Problem set 10

Published

December 16, 2024

The data for this problem set is provided by this link: https://github.com/datasciencelabs/2024/raw/refs/heads/main/data/pset-10-mnist.rds

Read this object into R. For example, you can use:

fn <- tempfile()
download.file("https://github.com/datasciencelabs/2024/raw/refs/heads/main/data/pset-10-mnist.rds", fn)
dat <- readRDS(fn)
file.remove(fn)

The object is a list with two components dat$train and dat$test. Use the data in dat$train to develop a machine learning algorithms to predict the labels for the images in the dat$test$images component.

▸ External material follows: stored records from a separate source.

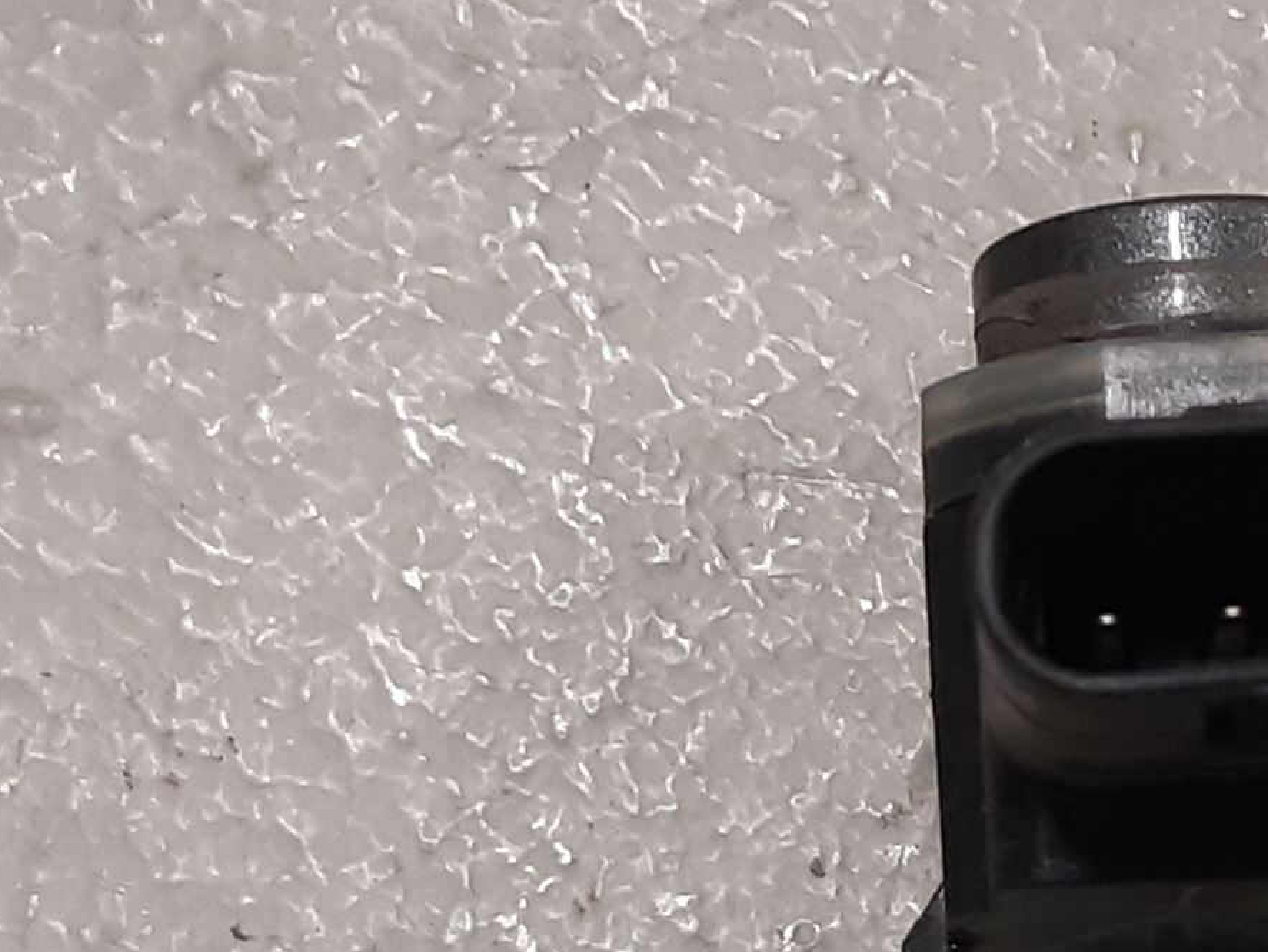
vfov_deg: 24.4
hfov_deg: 31.3
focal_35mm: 60
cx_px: 1031
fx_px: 2199
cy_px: 592
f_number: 1.7
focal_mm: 3.93
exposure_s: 1/50
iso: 125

Save the your predicted labels in an object called digit_predictions. This should be a vector of integers with length nrow(dat$test$images). It is important that the digit_predictions is ordered to match the rows of dat$test$images.

Save the object to a file called digit_predictions.rds using:

saveRDS(digit_predictions, file = "digit_predictions.rds")

You will submit:

  1. The file digit_predictions.rds

  2. A quarto file that reproduces your analysis and provides brief explanations for your choices.

If your code reproduces the result, your grade will be your accuracy rounded up the closest integer. So,for example, if your accuracy is .993 your grade will be 100%.

You will have two opportunities to submit your predictions and see your accuracy before your submitting your final predictions.